Risk-reduction programs for HIV+ persons have been implemented in many settings, but an evaluation of these programs provides mixed evidence of their efficacy. For example, Cleary et al7 tested an informational and supportive intervention promoting behavior change with 271 HIV+ blood donors and reported no advantage of the risk-reduction intervention relative to a control condition. In contrast, Rotheram-Borus et al8 evaluated a multisession group-based intervention for HIV+ adolescents and reported that adolescents reduced the number of HIV− sexual partners by 50% and decreased the number of unprotected sexual acts by 82%.

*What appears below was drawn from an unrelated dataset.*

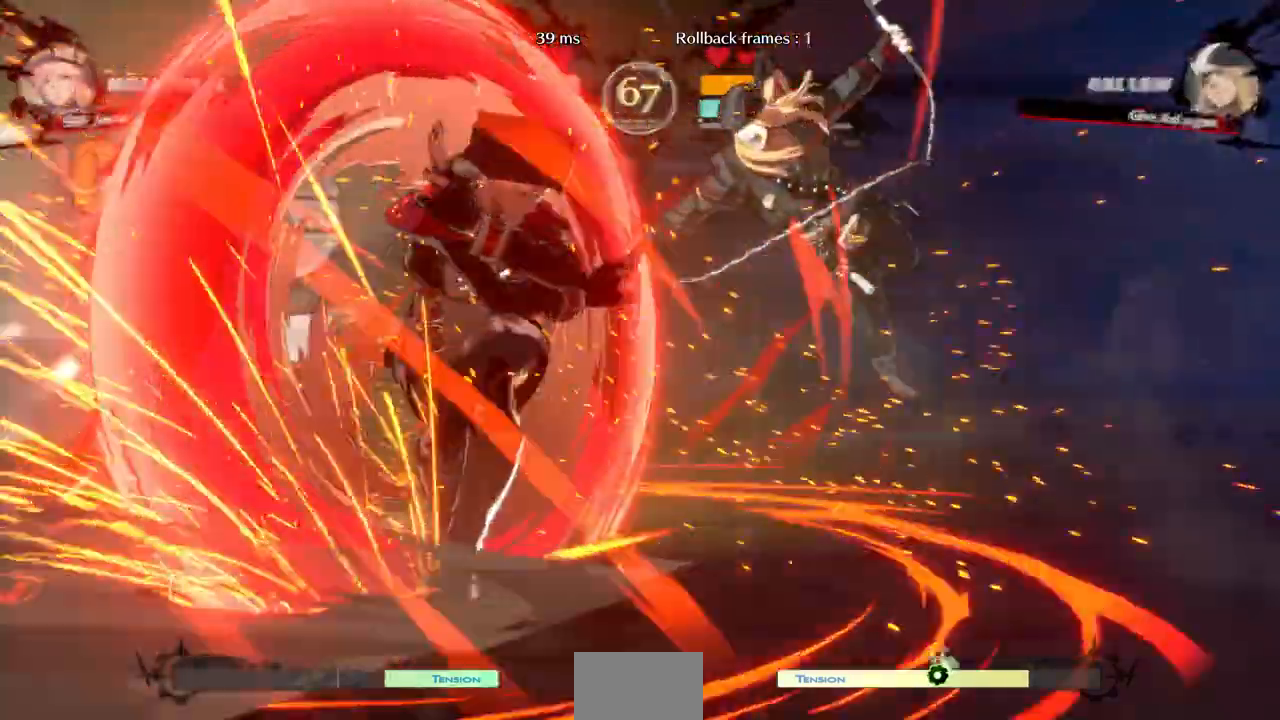
{"dt_ms": 1000, "buttons": ["L1", "DPAD_DOWN"]}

The current meta-analysis integrates the available evidence to determine the degree to which prevention programs for HIV+ persons are efficacious. We located controlled intervention studies that addressed risk reduction in samples that included HIV+ persons and obtained effect size (ES) estimates of intervention efficacy. Our primary goal was to determine whether sexual risk reduction programs for HIV+ persons help participants to reduce the number of sexual partners and/or increase condom use. Our secondary goals were to identify moderators of intervention efficacy, including intervention components that warrant inclusion and subgroups for which the interventions need further tailoring. Such information can provide needed guidance for intervention development and prevention research.
METHODS
Sample of Studies
We searched for randomized controlled trials (RCTs) using 3 strategies. First, we searched electronic reference databases (MEDLINE, PsycINFO, AIDSLINE, CINAHL, Dissertation Abstracts Online, and ERIC) using search terms related to HIV interventions (eg, risk reduction, prevention, seropositive) and sexual risk behavior (eg, condom use). Second, we used the same search terms in Internet search engines such as Yahoo! and Google through May 26, 2004. Third, we checked HIV-related listservs and the National Institutes of Health (NIH) database of grant awardees (CRISP), and we sent requests for papers to individual researchers conducting interventions with seropositive individuals. The goal of these supplemental strategies was to ensure the comprehensiveness of the reference database searches. Studies that fulfilled the search criteria and were available as of November 30, 2004 were included. In some cases, information about study interventions was taken from several publications or unpublished reports. All studies included in our final sample were published reports, although we considered published and unpublished studies in our search.
Selection Criteria
Studies or portions of studies were included if they (1) examined a conventional means of sexual risk-reduction in a sample that included HIV+ participants, (2) used an RCT design, (3) measured condom use or number of sexual partners, and (4) provided sufficient information to calculate ES estimates. Studies were excluded if the intervention(s) focused on perinatal transmission contexts9 or if they used only time-series designs.10 Consistent with these criteria, studies that did not clearly focus on sexual risk reduction were excluded. Several RCTs with HIV+ participants were excluded because (1) they did not provide critical statistics necessary for the meta-analysis,11 (2) did not have a sexual risk-reduction component,12 or (3) did not report condom use or number of partners.13 For example, although Coates et al's12 study targeted HIV+ individuals, its intervention focused on coping and made no mention of sexual risk reduction. Studies with samples of HIV− and HIV+ participants were included if the number of HIV+ participants was ≥30 and if separate ESs could be calculated for the HIV+ participants. If the latter were not available in the original reports, we contacted the authors of such studies and requested separate analyses for the HIV+ individuals in their sample; these requests resulted in 4 reports that are not typically known to the literature on prevention with seropositive individuals.14-17 Inclusion of these results allowed comparison of whether efforts focused on HIV+ individuals differ from those focused on HIV− individuals or individuals whose HIV serostatus was unknown.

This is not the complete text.